いきなりですが『PUIPUIモルカー』をご存知ですか。モルモットがクルマになった世界の「モルカー」たちが活躍するストップモーションアニメです。 

2021年1月のテレビ放送開始直後から話題が沸騰し、今秋の新シリーズ放送が発表されたばかりの人気作品です。 

私も放送直後からそのコロンとしたフォルムとトコトコ走る小ぶりな足の虜になり、映画を鑑賞したり、アートブック等の書籍やぬいぐるみを購入して世界観を楽しんでいます。 

モルカーの魅力は色々ありますが、そのひとつに瞳があります。モルカーのボディは羊毛フェルトで瞳は半球状のアクリルパーツできています。瞳はただのアクリルパーツで、動きはありません。目が飛び出るほど驚いた際の表現として、サイズを極端に大きくしたり、時々まぶたで表情をつけることもありますが、基本的には真ん丸なパーツのまま使用されています。 

しかし、物語の中でポンと跳ねたり、耳をパタパタ震わせたり、手足を縮めたりのアクションをすると瞳に困惑や喜び、得意満面、悔しさ、のような実に多様な感情を見出すことができます。
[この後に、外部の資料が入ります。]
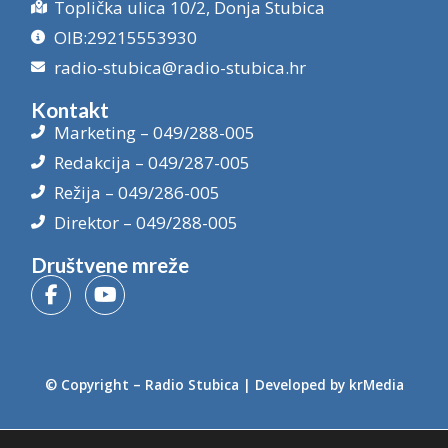
Toplička ulica 10/2, Donja Stubica
OIB:29215553930
radio-stubica@radio-stubica.hr
Kontakt
Marketing – 049/288-005
Redakcija – 049/287-005
Režija – 049/286-005
Direktor – 049/288-005
Društvene mreže
© Copyright –
Radio Stubica
| Developed by
krMedia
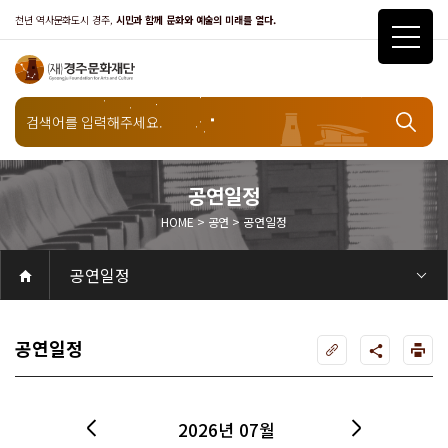
천년 역사문화도시 경주,
시민과 함께 문화와 예술의 미래를 열다.
공연일정
HOME > 공연 > 공연일정
공연
공연일정
공연
공연일정
객석안내
화랑홀
화랑홀 2층
화랑홀 3층
원화홀
티켓안내
티켓안내
티켓예매
티켓수령
할인규정
취소·환불규정
문화나눔티켓
공연예절·서비스
공연장 관람예절
공연장 편의서비스
전시
전시일정
현재전시
예정전시
지난전시
전시연계교육신청
알천미술관소장품
전시예절·서비스
미술관 관람예절
미술관 편의서비스
아카데미
교육일정
문화행사
행사일정
행사소개
경주 대릉원돌담길 축제
국제경주역사문화포럼
금속공예관
경주 e스포츠 페스티벌
돗자리피크닉
국제경주역사문화포럼
교촌문화공연 신라오기
신라문화제
국제뮤직페스티벌
경주문화관1918
교촌버스킹
지역예술인 지원사업
봉황대 뮤직스퀘어
경주국악여행
제야의 종 타종식
한수원아트페스티벌
한복문화주간
동아시아 문화도시
MyK FESTA in 경주
경주시 관광기념품 공모전
뉴스
갤러리
대관
대관공고·절차
경주예술의전당
경주문화관1918
대관운영조례
운영조례
경주예술의전당
운영규칙
공연장 및 부대시설
알천미술관
경주문화관1918
사용료
경주예술의전당
경주문화관1918
대관신청
경주예술의전당
경주문화관1918
시설소개
경주예술의전당
시설소개
공연장
화랑홀
원화홀
알천미술관
기타시설
경주문화관1918
시립예술단
시립극단
시립극단 소개
단원현황
시립합창단
시립합창단 소개
단원현황
시립신라고취대
시립신라고취대 소개
단원현황
연간일정
열린마당
공지사항
공지사항
입찰정보
채용정보
자료실
홍보·보도자료
서식·매뉴얼
웹진
Q&A
FAQ
가입 및 정보
공연
전시
아카데미
대관
기타
질문과답변
우수고객
회원안내 · 혜택
우수고객
경주문화재단
인사말
재단소개
비전전략
사업안내
연혁
재단CI
조직도
ESG 윤리·경영
ESG경영 선언문
인권경영선언문
임직원행동강령
문화서비스윤리헌장
통합신고센터
경영공시
경영목표 예산서 운영계획
결산서
임원 및 운영인력 현황 인건비 예산 집행현황
경영실적
외부기관 감사
기타공시
계약현황
기부금현황
업무추진비 복리후생비 내역
오시는길
경주예술의전당
경주문화관1918
신라금속공예관
공연일정
2026년 07월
フェルトのキャラクターが動くと、その動きに応じて表情がどんどん変わっていくように見えました。 

とはいえ、瞳は動いていないのです。もしかしたら、瞳が動かない分、こちらが何らかの意味を見出したくなるのかもしれません。

視聴者として、テンポ良く展開するストーリーに引きこまれていくので、モルカーが追い詰められる場面では本当に気の毒に、大活躍の場面では自信たっぷりの顔として受け止めます。おおいに感情移入しているからこそ、目つき顔つきが動くように見えるのでしょう。 

一方で、瞳のアクリルパーツに意味を見出したくなるのは購入したぬいぐるみでも同様です。
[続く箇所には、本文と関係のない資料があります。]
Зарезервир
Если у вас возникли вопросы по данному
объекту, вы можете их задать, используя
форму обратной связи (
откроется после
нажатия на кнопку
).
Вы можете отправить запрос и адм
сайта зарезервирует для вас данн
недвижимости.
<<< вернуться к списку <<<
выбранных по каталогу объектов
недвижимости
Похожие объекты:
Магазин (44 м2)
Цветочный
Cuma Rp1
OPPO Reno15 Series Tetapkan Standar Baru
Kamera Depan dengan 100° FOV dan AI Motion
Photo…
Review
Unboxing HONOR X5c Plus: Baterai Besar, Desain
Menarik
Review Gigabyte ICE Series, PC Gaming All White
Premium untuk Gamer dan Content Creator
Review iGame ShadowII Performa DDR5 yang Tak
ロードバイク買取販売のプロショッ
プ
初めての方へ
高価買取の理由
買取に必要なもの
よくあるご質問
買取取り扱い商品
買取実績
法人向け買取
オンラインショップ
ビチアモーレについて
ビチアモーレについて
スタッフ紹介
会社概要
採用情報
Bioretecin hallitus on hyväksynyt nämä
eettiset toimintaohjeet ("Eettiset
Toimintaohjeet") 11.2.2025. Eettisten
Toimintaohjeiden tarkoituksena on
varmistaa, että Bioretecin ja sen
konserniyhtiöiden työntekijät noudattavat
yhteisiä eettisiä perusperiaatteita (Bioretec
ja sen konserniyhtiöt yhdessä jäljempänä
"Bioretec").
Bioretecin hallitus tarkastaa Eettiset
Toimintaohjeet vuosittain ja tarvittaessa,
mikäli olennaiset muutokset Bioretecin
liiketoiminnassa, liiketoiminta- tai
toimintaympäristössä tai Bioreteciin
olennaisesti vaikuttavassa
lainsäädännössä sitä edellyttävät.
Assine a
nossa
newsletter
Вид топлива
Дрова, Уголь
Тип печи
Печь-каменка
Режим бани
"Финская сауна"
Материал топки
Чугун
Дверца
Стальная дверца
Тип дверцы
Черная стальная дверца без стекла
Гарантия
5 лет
床などにちょっと置いてある時は、生き物を象ったモノが落ちている。作り物っぽいというか、そこだけ時間が止まっているような虚無感があるのに、抱き上げて瞳を覗くと、たちまち活き活きと見つめ返してくれるように錯覚します。 

人というのは、アクリルパーツであっても、それが瞳だと感じれば「まなざし」を覚えるようにできている。その不思議な現象をぬいぐるみによって体感する日々です。 
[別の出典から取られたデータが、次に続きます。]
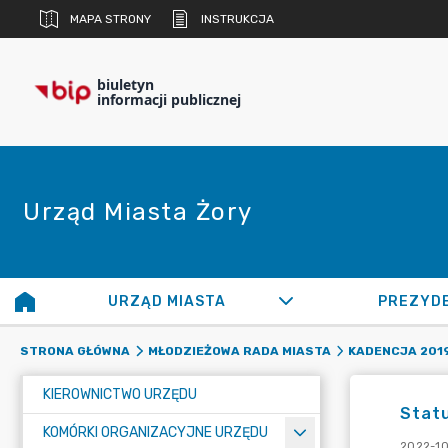
MAPA STRONY
INSTRUKCJA
biuletyn
informacji publicznej
Urząd Miasta Żory
URZĄD MIASTA
PREZYD
STRONA GŁÓWNA
MŁODZIEŻOWA RADA MIASTA
KADENCJA 201
KIEROWNICTWO URZĘDU
Stat
KOMÓRKI ORGANIZACYJNE URZĘDU
2022-10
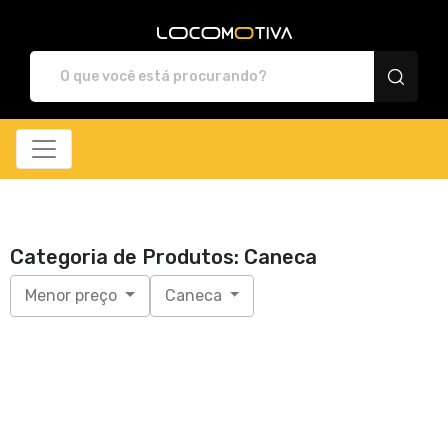
Locomotiva Store - Ca
Categoria de Produtos: Caneca
Menor preço
Caneca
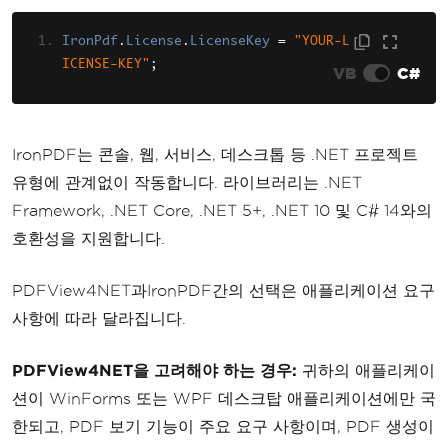
IronPdf
.
License
.
LicenseKey
=
"YOUR-L
ICENSE-KEY"
;
VB
C#
IronPDF는 콘솔, 웹, 서비스, 데스크톱 등 .NET 프로젝트
유형에 관계없이 작동합니다. 라이브러리는 .NET
Framework, .NET Core, .NET 5+, .NET 10 및 C# 14와의
호환성을 지원합니다.
PDFView4NET과IronPDF간의 선택은 애플리케이션 요구
사항에 따라 달라집니다.
PDFView4NET을 고려해야 하는 경우:
귀하의 애플리케이
션이 WinForms 또는 WPF 데스크탑 애플리케이션에만 국
한되고, PDF 보기 기능이 주요 요구 사항이며, PDF 생성이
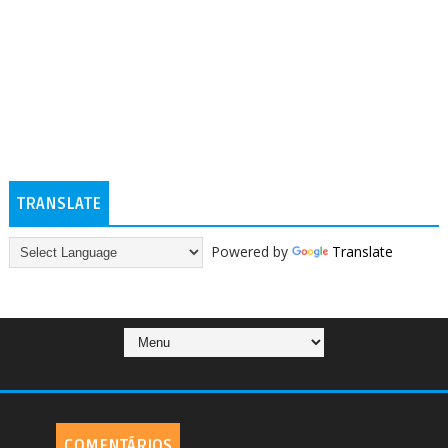
TRANSLATE
Powered by
Translate
COMENTÁRIOS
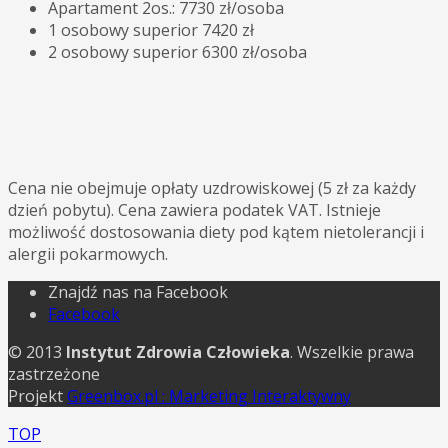
Apartament 2os.: 7730 zł/osoba
1 osobowy superior 7420 zł
2 osobowy superior 6300 zł/osoba
Cena nie obejmuje opłaty uzdrowiskowej (5 zł za każdy
dzień pobytu). Cena zawiera podatek VAT. Istnieje
możliwość dostosowania diety pod kątem nietolerancji i
alergii pokarmowych.
Znajdź nas na Facebook
Facebook
© 2013
Instytut Zdrowia Człowieka
. Wszelkie prawa
zastrzeżone
Projekt
Greenbox.pl : Marketing Interaktywny
TOP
今回は瞳のもつ不思議な魅力として、ストップモーションアニメの人形を連想いたしました。弊社のファーストプロジェクトvíz PRiZMAも「まなざし」のもつ暖かな記憶を大切に伝えていくものとして、暮らしをサポートするものとなれば心嬉しく思います。

直系約3㎝はある、ぬいぐるみの大きな瞳。